Gold plunged below $1,300 an ounce for the first time since September 2010, after the Federal Reserve said it might start to slow down its bond-buying program later this year.

Gold for August delivery dropped $87.80, or 6.4 percent, to $1,286.20 an ounce Thursday. July silver plummeted $1.80, or 8.3 percent, to $19.823 an ounce.

The prospect of less economic stimulus from the Fed greatly diminished the appeal of gold and silver as insurance against inflation and a weak dollar. Traders worried that both could have been a byproduct of the Fed’s stimulus program.
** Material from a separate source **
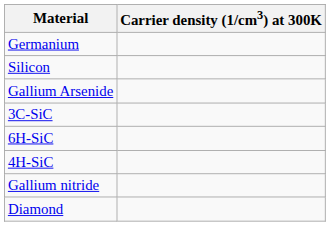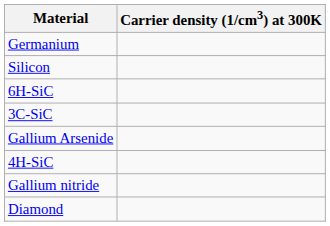rows swapped: Gallium Arsenide <-> 6H-SiC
The dollar has risen sharply against other currencies since the Fed made its announcement Wednesday.

In other metals trading, copper for July delivery fell 7.9 cents, or 2.5 percent, to $3.062 a pound. July platinum fell $60.10, or 4.2 percent, to $1,363.80 an ounce. Palladium for September delivery fell $31.30, or 4.5 percent, to $665.10 an ounce.
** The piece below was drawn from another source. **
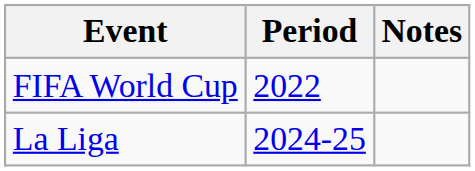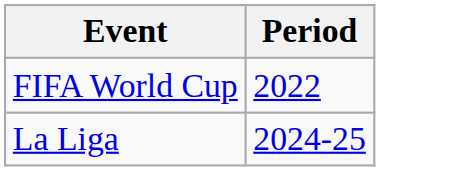- column: Notes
Energy prices also fell sharply. Crude oil dropped by $2.84, or 2.9 percent, to finish at $95.40 a barrel in New York, its biggest drop since November. In addition to the Fed news, energy traders were also reacting to a slowdown in manufacturing in China.

Wholesale gasoline fell 10.5 cents, or 3.6 percent, to finish at $2.79 a gallon. Heating oil fell 10 cents, or 3.4 percent, to end at $2.87 per gallon. Natural gas retreated by 9 cents, or 2.2 percent, to finish at $3.88 per 1,000 cubic feet.

Crop prices ended lower. The actively traded December contract for corn fell 10 cents to $5.605 a bushel. November soybeans fell 25.75 cents to $12.85 a bushel, and July wheat fell 6.5 cents to $7.005 a bushel.